- Work to be completed
Would you write out every entry exactly, but without the pictures?

______________________________

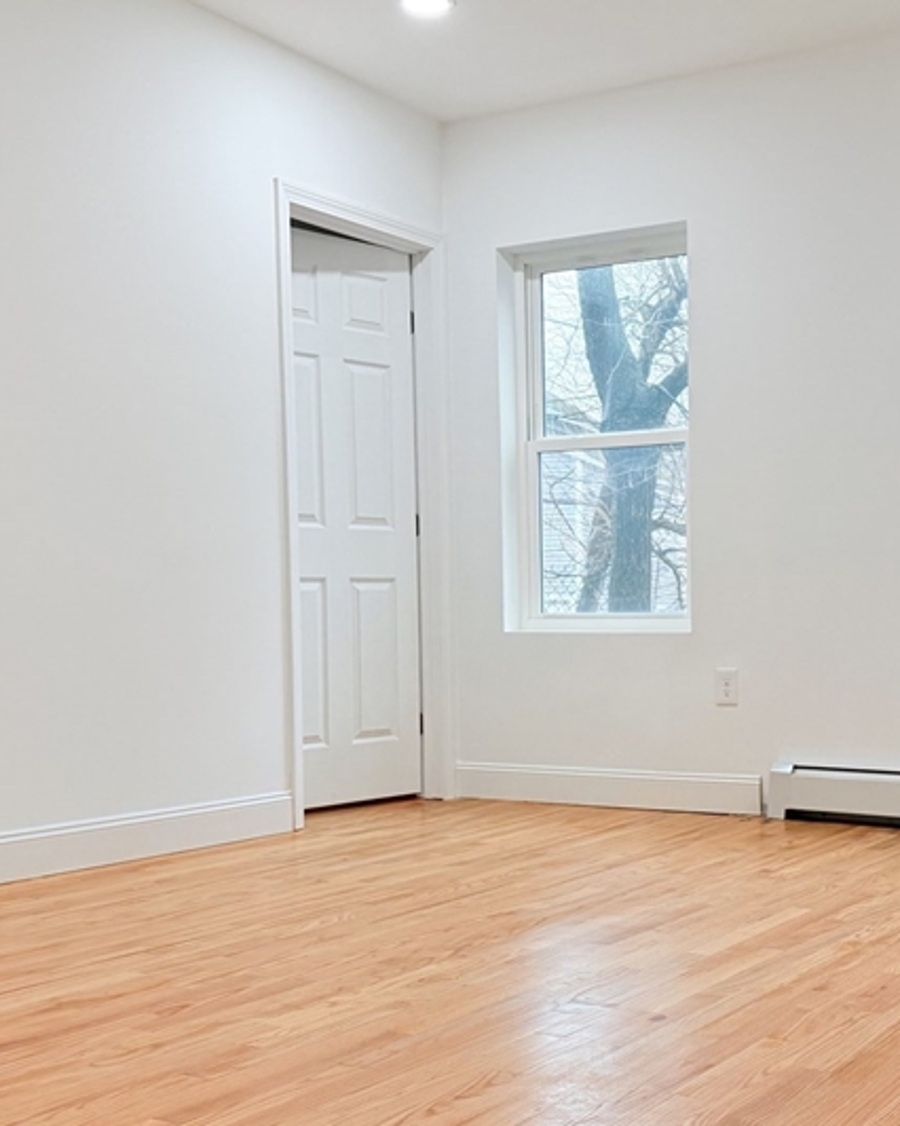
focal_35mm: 45
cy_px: 659
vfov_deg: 41.0
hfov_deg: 33.0
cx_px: 623
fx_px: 1499
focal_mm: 6.76
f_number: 1.78
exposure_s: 1/168
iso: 160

______________________________

- Written reply
focal_35mm: 45
cy_px: 659
vfov_deg: 41.0
hfov_deg: 33.0
cx_px: 623
fx_px: 1499
focal_mm: 6.76
f_number: 1.78
exposure_s: 1/168
iso: 160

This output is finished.